Saudi Arabia has increasingly become a liability for the United States. Our enabling of their reckless behavior has been a disaster for Yemen and the rest of the region, and Mohammed bin Salman has been the driving force behind that behavior. The crown prince’s crimes aren’t limited to ordering the murder of one prominent critic, but the backlash to that killing has created a political opening in Washington to penalize him for that crime and all the others he has committed since first entering government in 2015. Instead of using that opening to put significant pressure on Riyadh, Biden seems content with making a few symbolic gestures and leaving it at that.

The Biden administration also seems to be letting its concern for regional clients’ preferences get in the way of salvaging the nuclear deal with Iran. It is common knowledge that Israel and Saudi Arabia do not want the U.S. to rejoin the agreement. The disturbing thing is that the Biden administration seems to be trying to placate them before taking any meaningful action to fulfill U.S. commitments. News reports have been full of references to the Biden administration’s efforts to “assuage” the Israeli government’s concerns, as if a government led by Netanyahu will ever be satisfied by anything besides relentless hostility towards Iran. Biden’s long history of supporting the U.S.-Israel relationship should make it easier for him to break with Israel on this issue, but in practice it has meant that he and his officials have been more attentive to their bad faith complaints.

Leverage that is never used is no longer really leverage. The U.S. could withhold all military assistance and weapons from these clients to pressure them into making different policy choices more in line with U.S. interests, but there is tremendous resistance in Washington even to threatening to do this because of the fear that the U.S. will then lose influence. The client governments can see how this works and they have learned how to influence the debate in Washington to their advantage by encouraging this fear among American leaders. The new fad of framing every issue as part of “great power competition” has made it even easier for clients to frighten American leaders into giving them whatever they want. All that they need to do to get most American critics to quiet down is intimate that they might move closer to Russia or China, no matter how unrealistic that might be.

One of the consequences of this upside-down dynamic is that the client governments have an enormous sense of entitlement that U.S. policies are supposed to serve their interests, and they react furiously when their preferences are opposed.

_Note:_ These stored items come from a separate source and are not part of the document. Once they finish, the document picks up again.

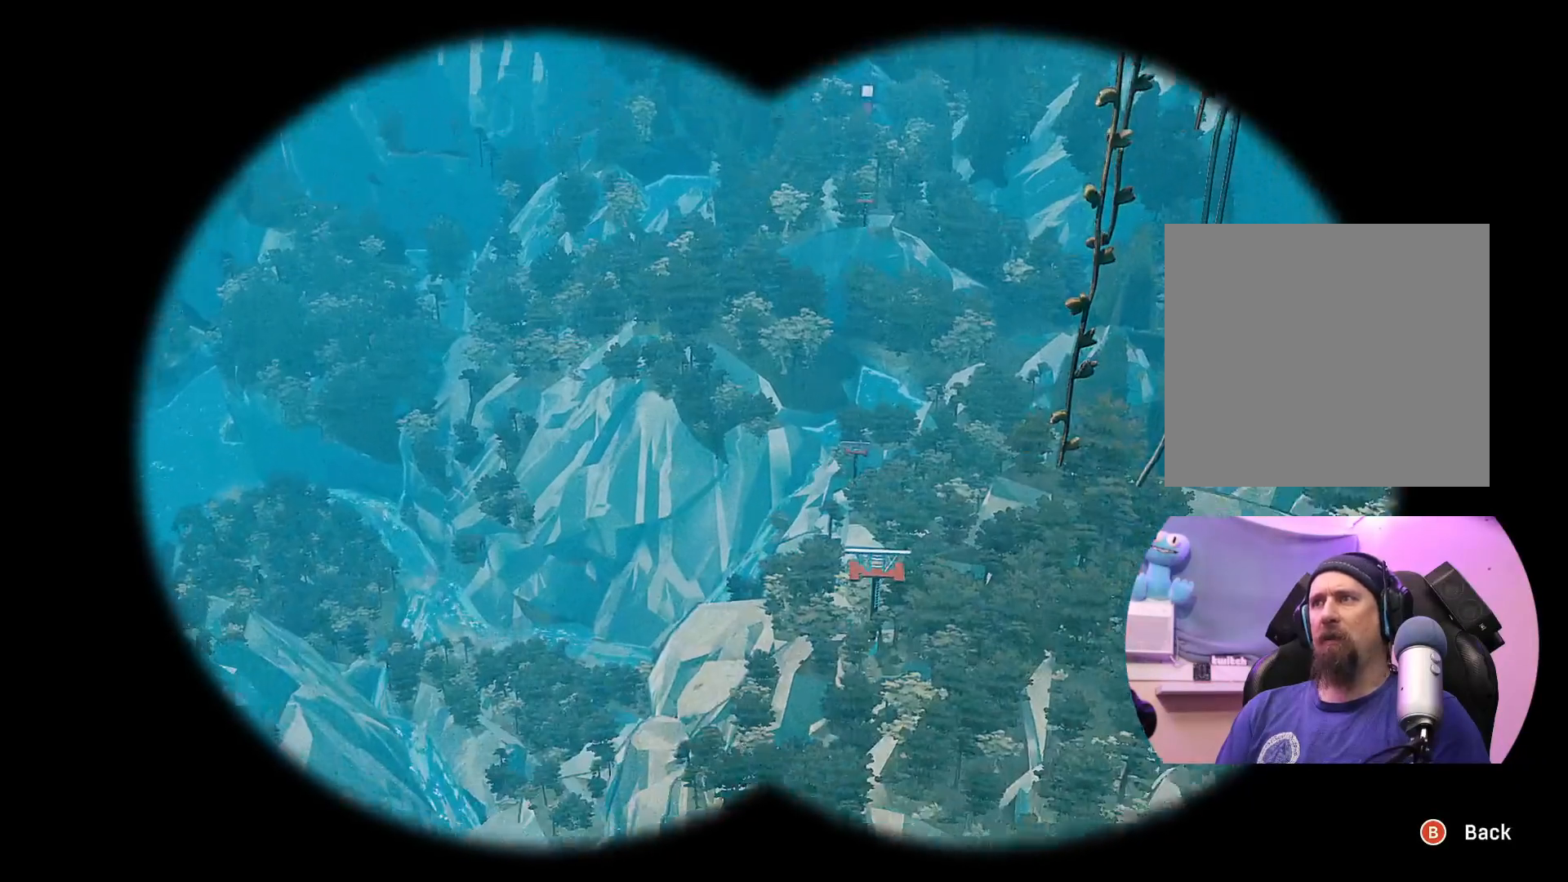
{"buttons": [], "left_stick": "center", "right_stick": "center", "events": [[117, "left_stick", "center"]]}
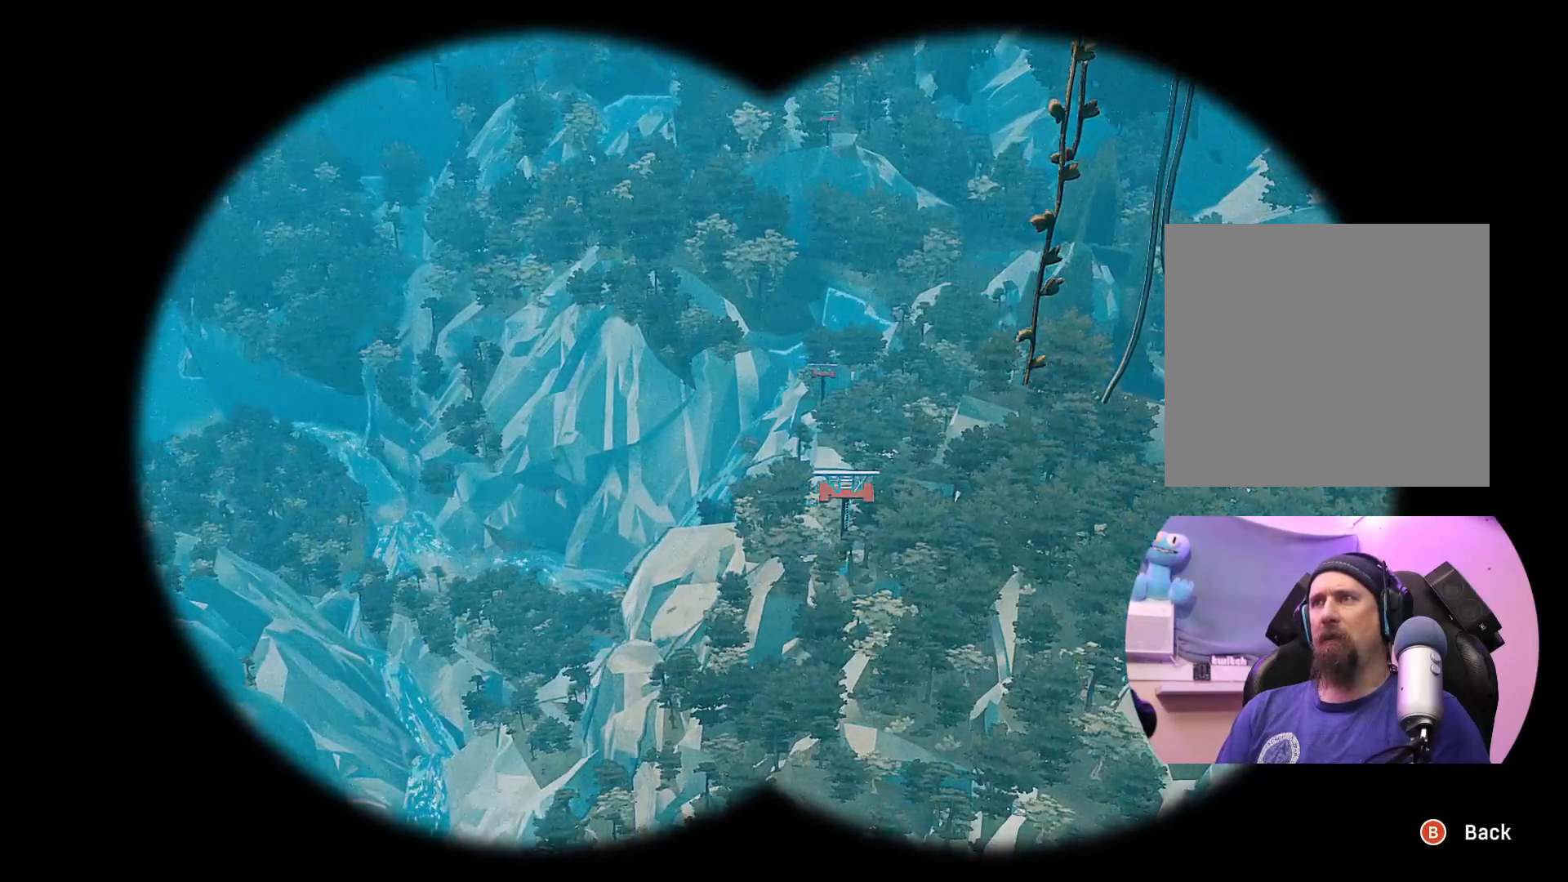
{"buttons": [], "left_stick": "down", "right_stick": "center", "events": [[233, "left_stick", "down"]]}
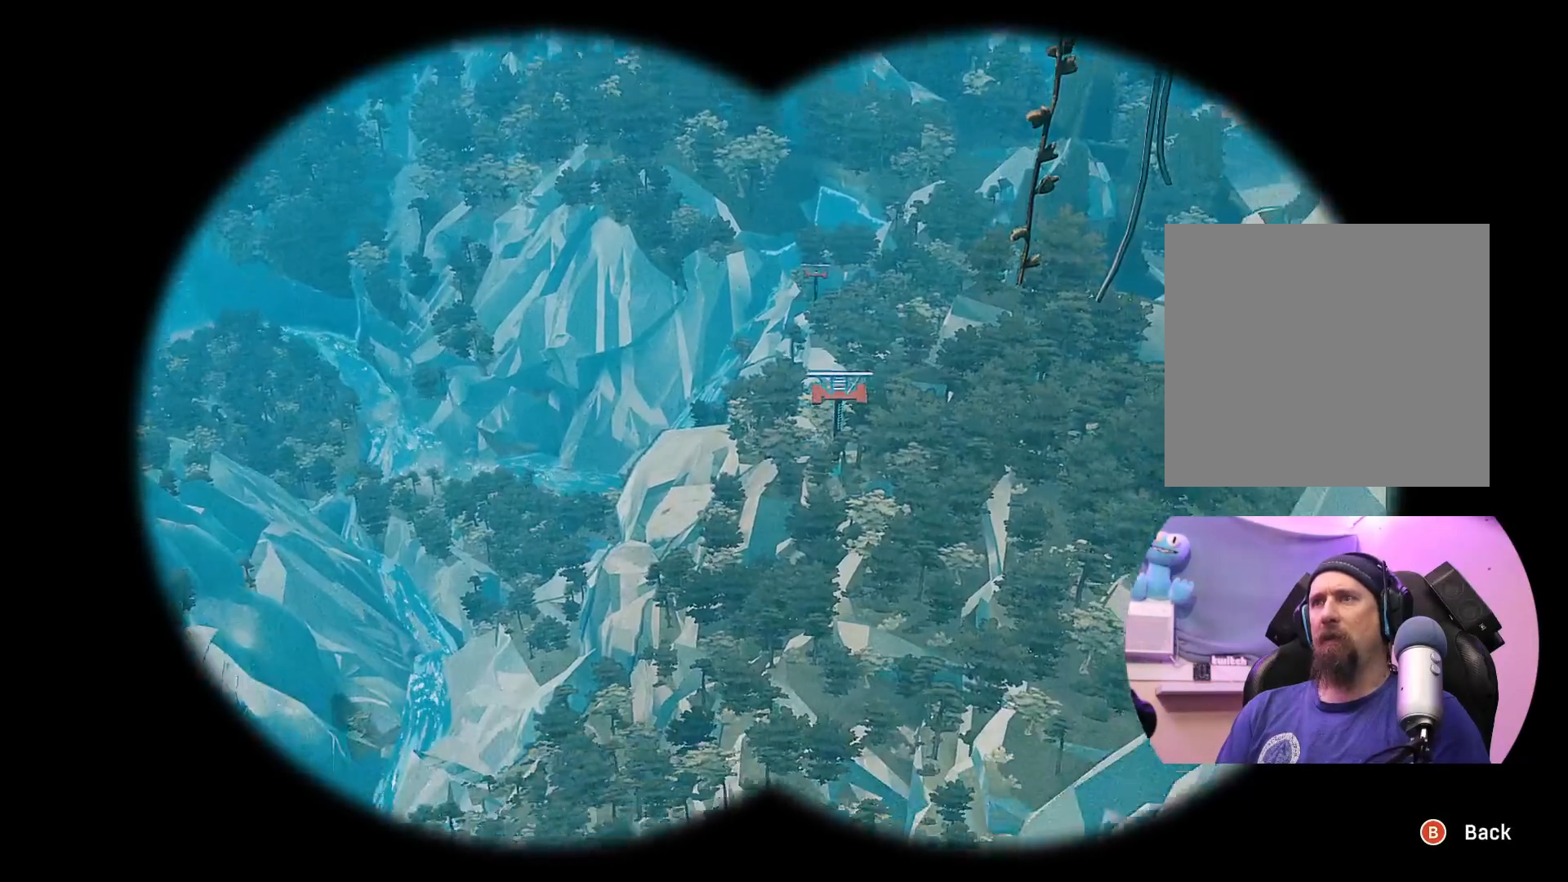
{"buttons": [], "left_stick": "center", "right_stick": "center", "events": [[350, "left_stick", "center"]]}
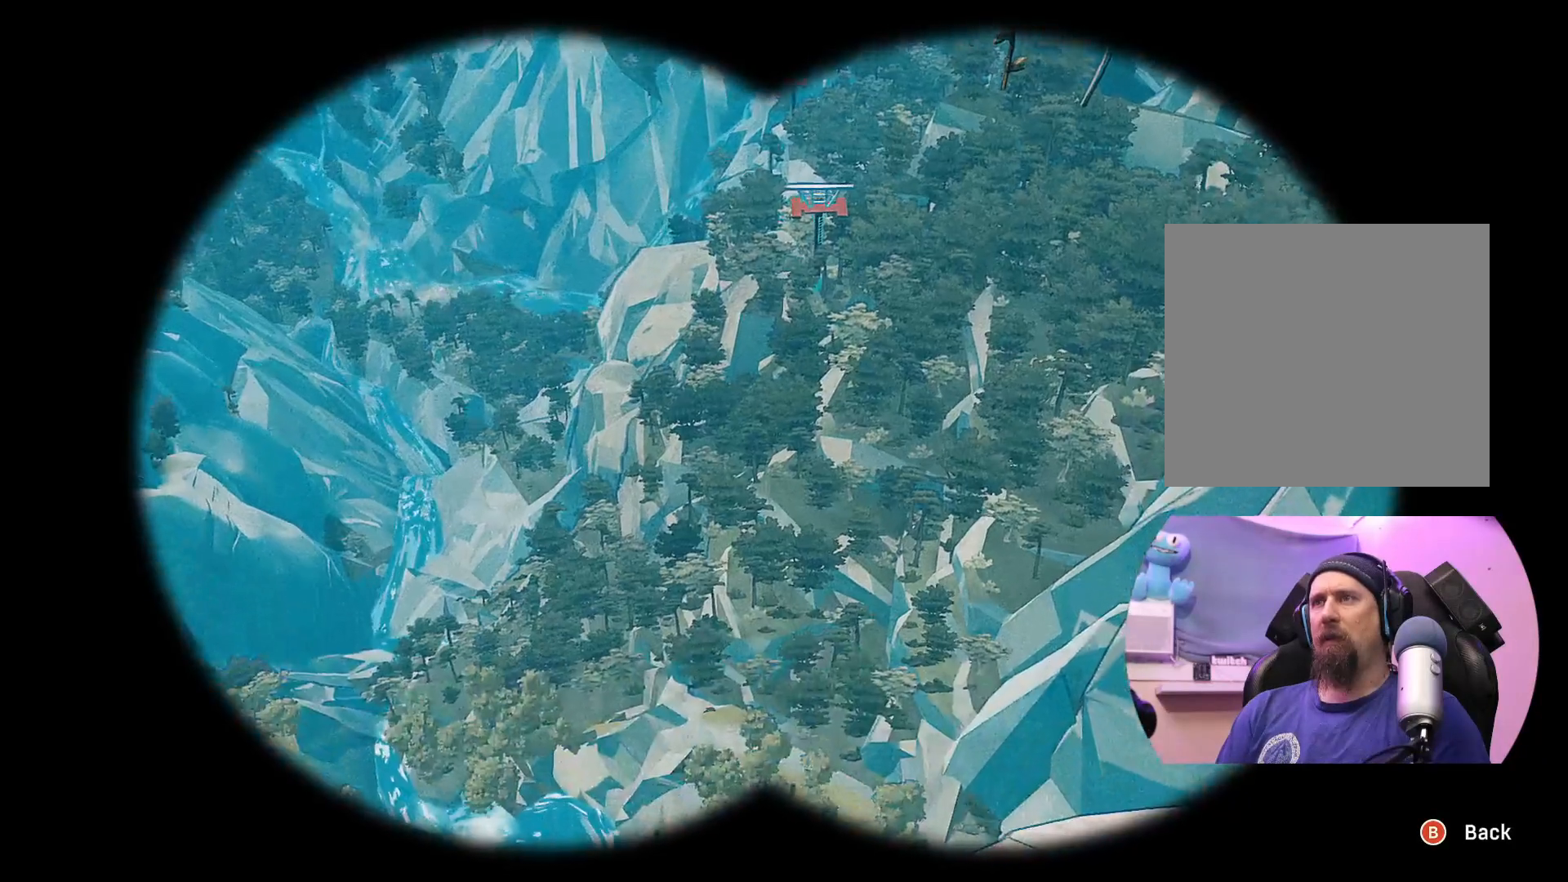
{"buttons": [], "left_stick": "down", "right_stick": "center", "events": [[150, "left_stick", "down"]]}
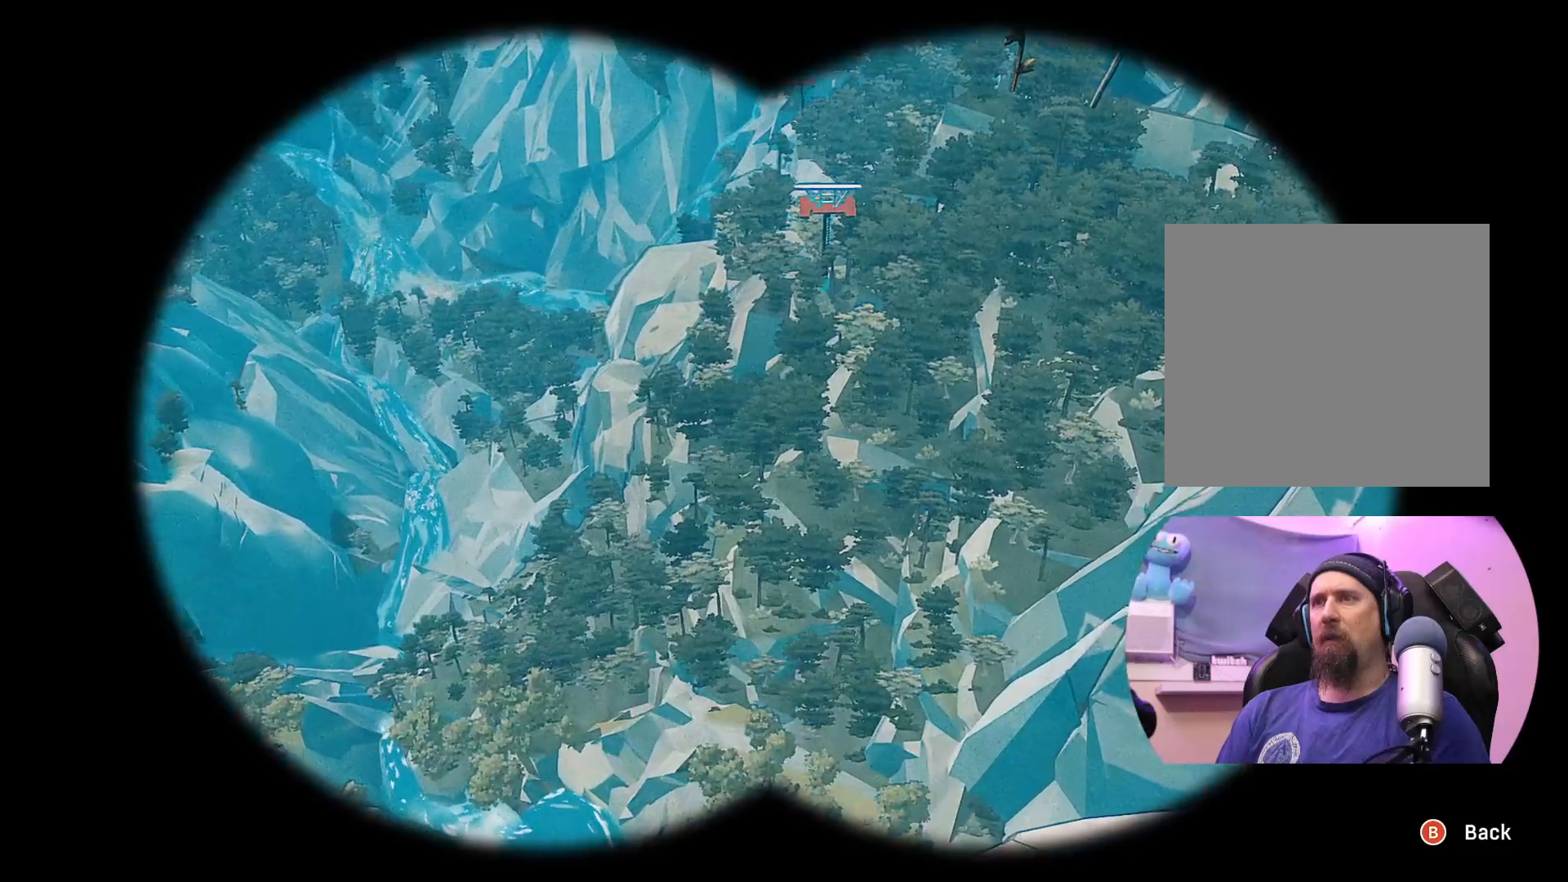
{"buttons": [], "left_stick": "left", "right_stick": "center", "events": [[17, "left_stick", "down-left"], [250, "left_stick", "left"]]}
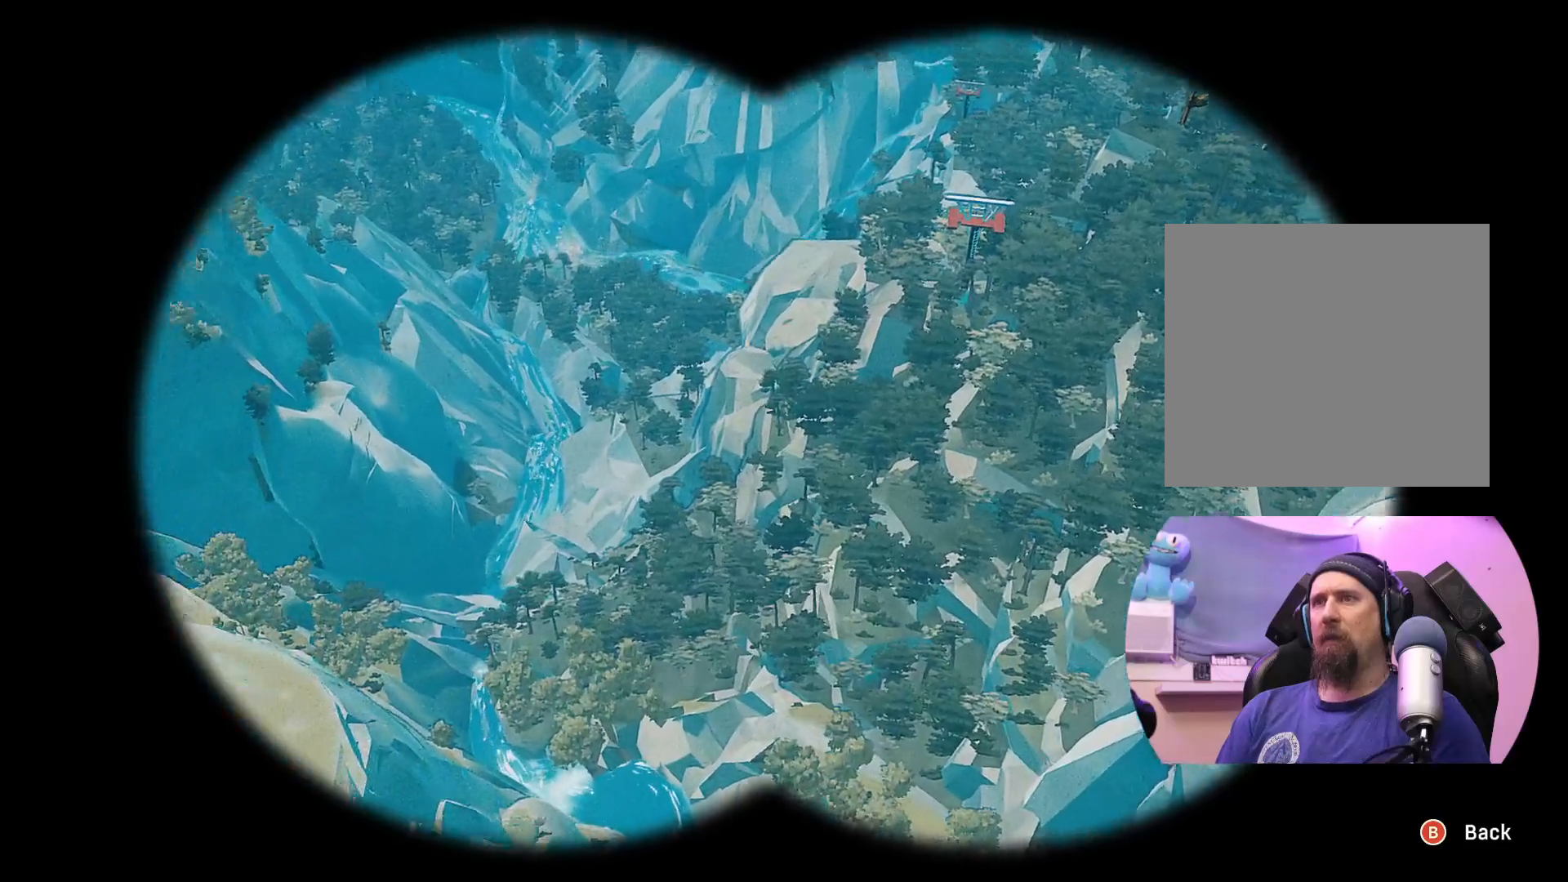
{"buttons": [], "left_stick": "center", "right_stick": "center", "events": [[333, "left_stick", "center"]]}
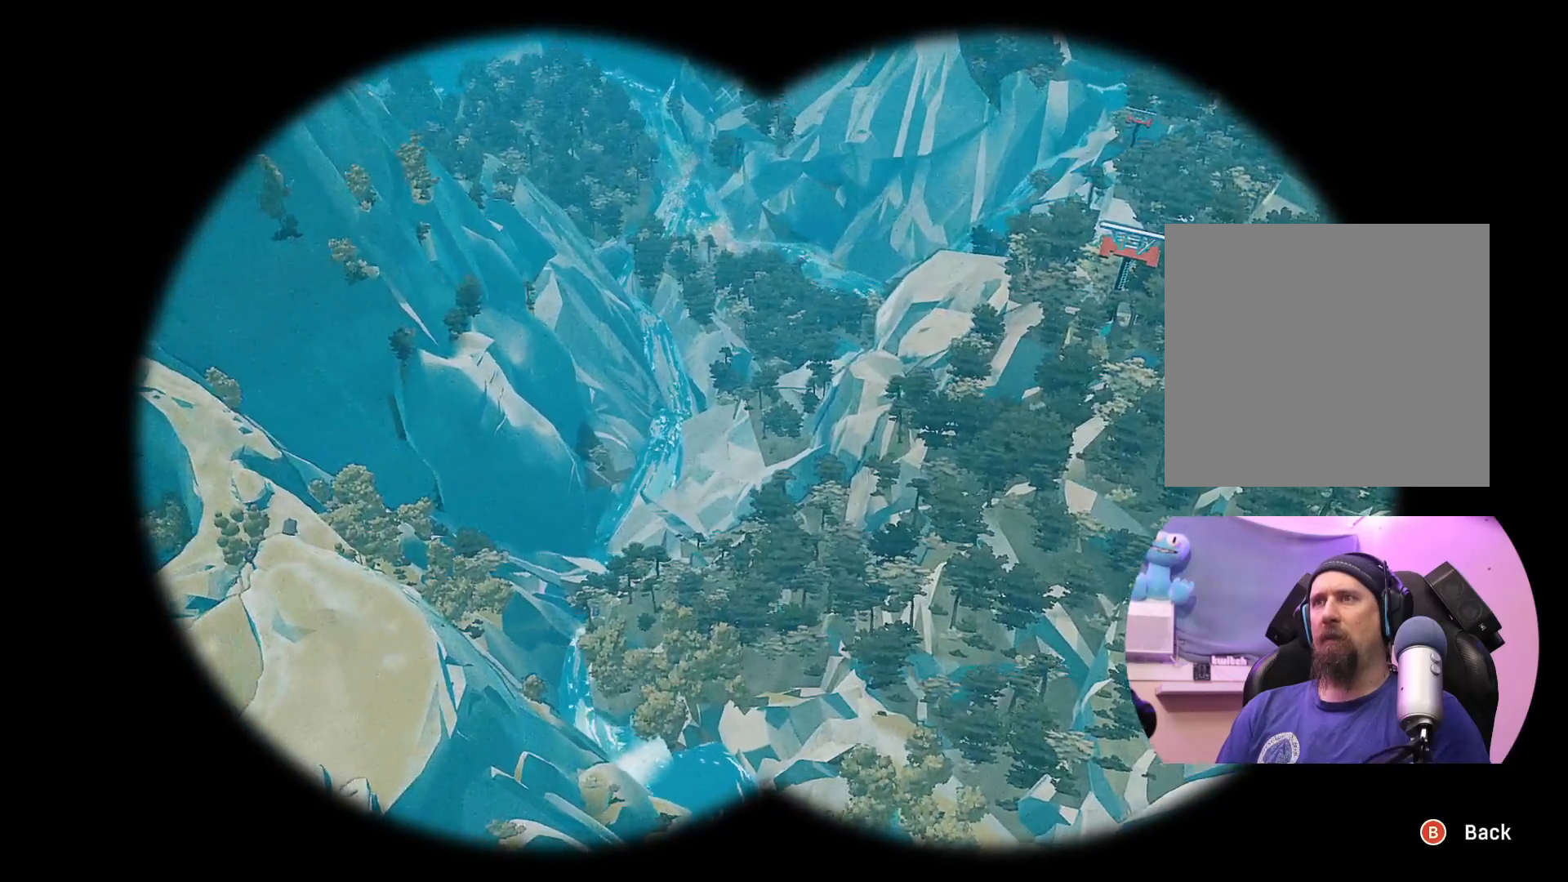
{"buttons": [], "left_stick": "up-right", "right_stick": "center", "events": [[400, "left_stick", "up-right"]]}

The Intercept reported recently that the UAE ambassador to the United States, Yousef al Otaiba, shouted at Democratic Rep. Ro Khanna over the latter’s efforts to organize congressional opposition to U.S. support for the war on Yemen:

“I was just taken away,” Khanna said. “It led me to think that there’s a real arrogance, a real sense of entitlement, a sense that he thought himself so powerful that he could act that way. And I’ve never really seen that before.”

For the record, the ambassador denies Khanna’s account, but I trust Rep. Khanna over the representative of a government that has been credibly accused of war crimes and the torture of detainees. It is easy to believe that an ambassador as influential and plugged-in to the Washington political scene as Otaiba would think that he can get away with berating elected American representatives. He had grown accustomed to his government getting everything it wanted from the U.S., and Khanna’s work on opposing the Saudi coalition’s war was one of the few times that there had been significant resistance.

America’s Middle East clients are not that valuable to us, and our government’s support for them has little or nothing to do with keeping America secure. The U.S. can afford to reduce or end that support when clients behave abhorrently and use the weapons Washington has provided them to commit atrocities. If the U.S. is going to end its militarized role in the region, it needs to start by reassessing and downgrading these client relationships.